Pierre Bourdieu, après 1995, avait eu le temps de comprendre (Michel Foucault est seulement mort trop tôt) que cantonner les intellectuels à leurs compétences « spécifiques » avait été le moyen trouvé par les pouvoirs dominants de les bâillonner. Sartre expliquait au contraire que les intellectuels ont une mission spécifique : opposer à la pensée de droite de l'« identité » et du calcul techniciste une pensée du Bien commun, une pensée du « commun », une pensée en commun.

L'universalité que l'intellectuel se charge d'élaborer quand il intervient dans le champ politique ne pose pas un idéal humain défini a priori. Elle n'est ni « identitaire », ni idéaliste: l'HOMME qu'elle vise n'existe pas encore, il est « à faire », dit Sartre. Nous vivons une nouvelle crise de partage du spirituel et du temporel aussi grave et décisive que celle que l'Occident a vécu au Moyen Âge lorsqu'il a fallu renoncer au rêve de théocratie impériale. Et ce n'est pas un « matérialisme » mais une pensée projective de la dignité universelle qu'il faut opposer à la pensée de droite essentialiste et utilitaire : non, le monde n'est pas une somme de « ressources », humaines ou matérielles, à exploiter, mais un ensemble en interaction à penser DANS SON DEVENIR INCERTAIN (1).
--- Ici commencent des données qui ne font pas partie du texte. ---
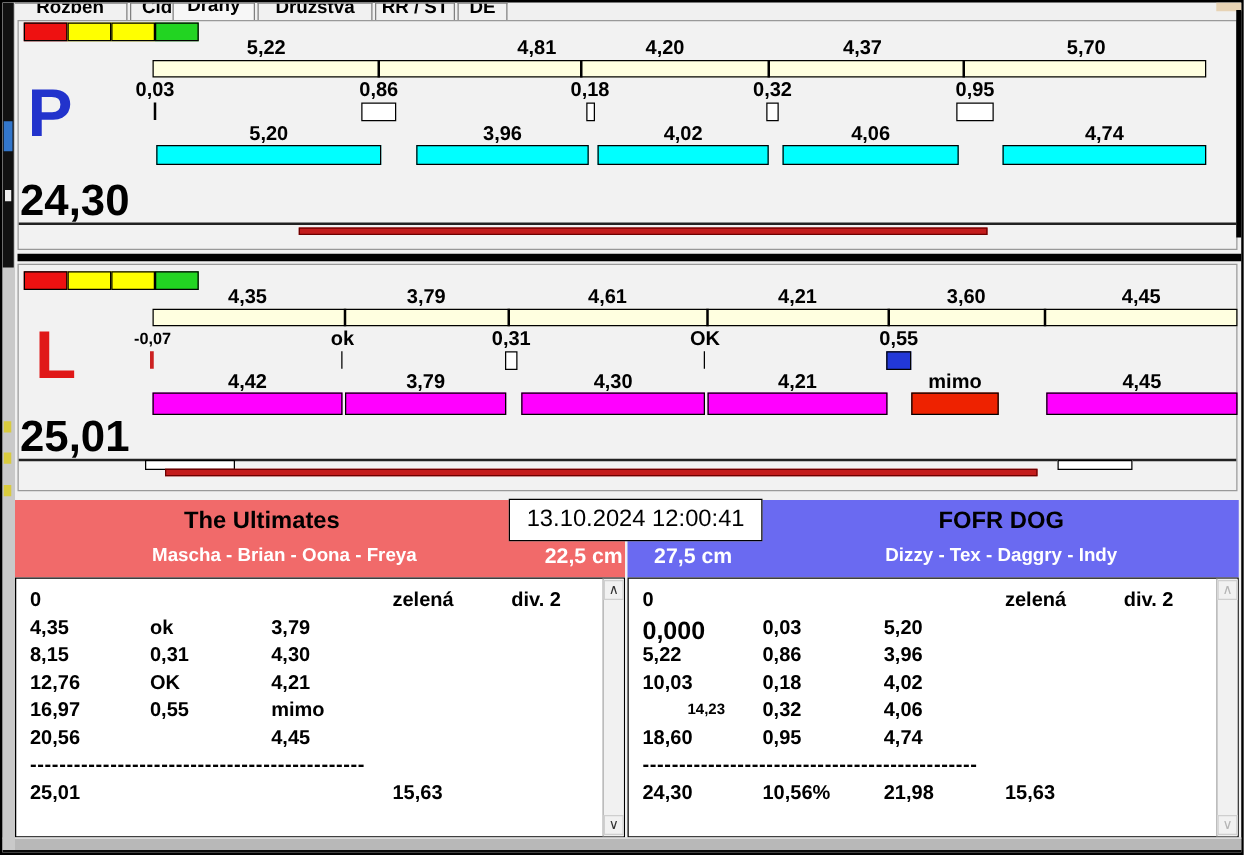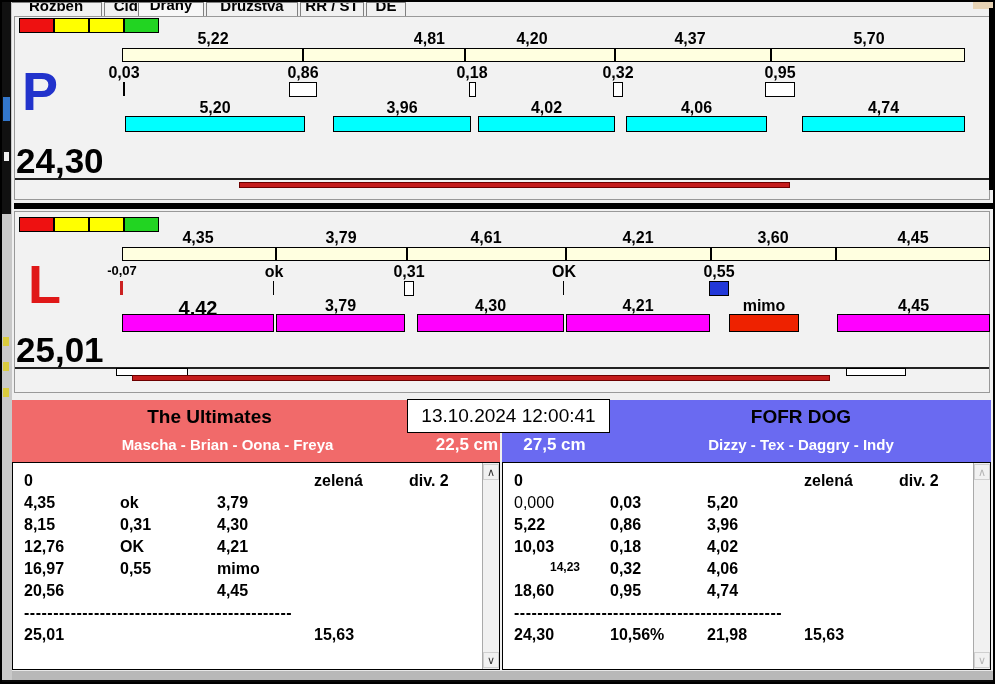"4,42" div.abs { font-size: 20px -> 16px }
Il nous faut inventer une historicité ouverte qui rompe avec le millénarisme étatiste d'origine hégélienne, qu'il soit « libéral »-impérial (FukuyamaHuntington) ou stalinien. Contre l'objectivation du monde opéré par la religion du profit, objectivation identitaire biologique ; la « race blanche » ou historique le « christianisme » forcément européen, osons dire, avec Jaurès et Marx, que l'émancipation humaine commence tous les jours et qu'elle n'a pas de fin.
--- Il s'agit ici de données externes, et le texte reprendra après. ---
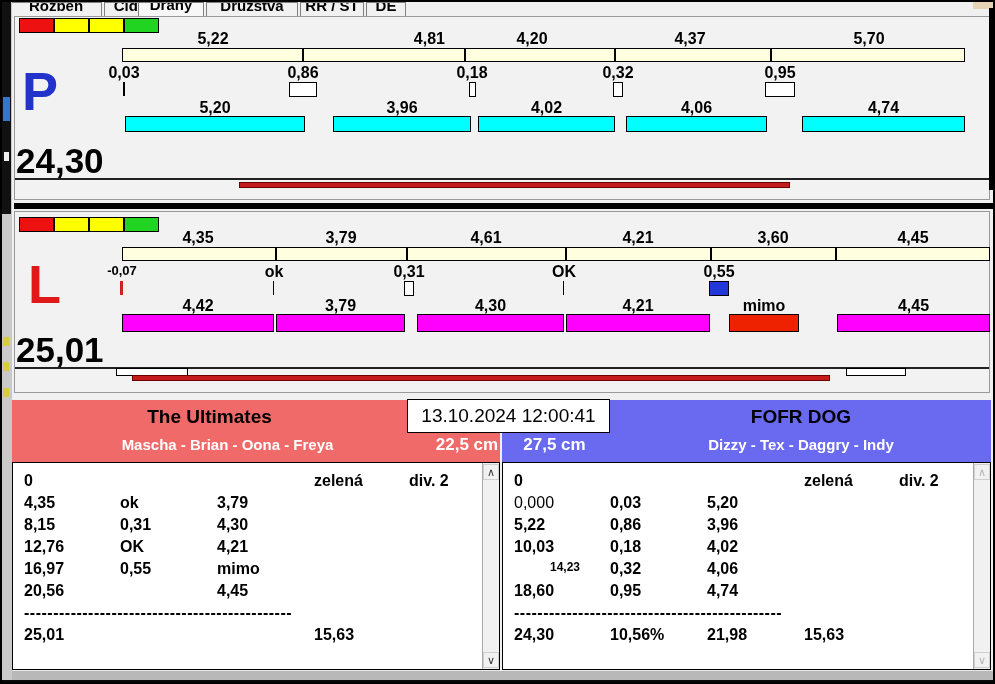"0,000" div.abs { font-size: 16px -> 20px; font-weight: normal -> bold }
Derniers ouvrages parus : les Rouges, réédition Points Seuil, mai 2015, et le Pari(s) de Sartre-Beauvoir, éditions Alexandrines, juin 2015.
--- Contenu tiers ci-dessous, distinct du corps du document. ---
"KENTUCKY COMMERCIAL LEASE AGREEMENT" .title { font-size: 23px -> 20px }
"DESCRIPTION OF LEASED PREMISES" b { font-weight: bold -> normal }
(1) Lire le texte « La politique de Georges Bataille » dans l'ouvrage collectif la Part maudite de Georges Bataille (Classiques Garnier). Il faut lire aussi, bien sûr, les travaux d'Edgar Morin, notamment la Voie.

Roger MARTELLI (Historien – Codirecteur de « regards ») : « pour la critique et la reconstruction ».

«Faire vivre la gauche », affirment Geoffroy de Lagasnerie et Édouard Louis (le Monde du 27 septembre). C'est dire qu'elle n'est pas bien flambante. En fait, elle a perdu la bataille de la légitimité, parce qu'elle a perdu celle des idées. La gauche a avalé coup sur coup l'effondrement du soviétisme, l'essoufflement du tiers-mondisme et la droitisation du socialisme. Elle a assisté au détricotage de ses valeurs. La liberté a été rabattue sur celle des marchés. L'égalité est au mieux celle des chances, pas celle des conditions. La solidarité se dissout dans le « vivre-ensemble », souvent réduit au « côte à côte ». Le « politiquement correct » que l'on fustige, c'est la culture d'une gauche qui prend au sérieux la question de l'égalité. Depuis plus de deux siècles, la droite n'aime pas l'égalité et lui a toujours préféré la compétition, l'ordre et l'autorité.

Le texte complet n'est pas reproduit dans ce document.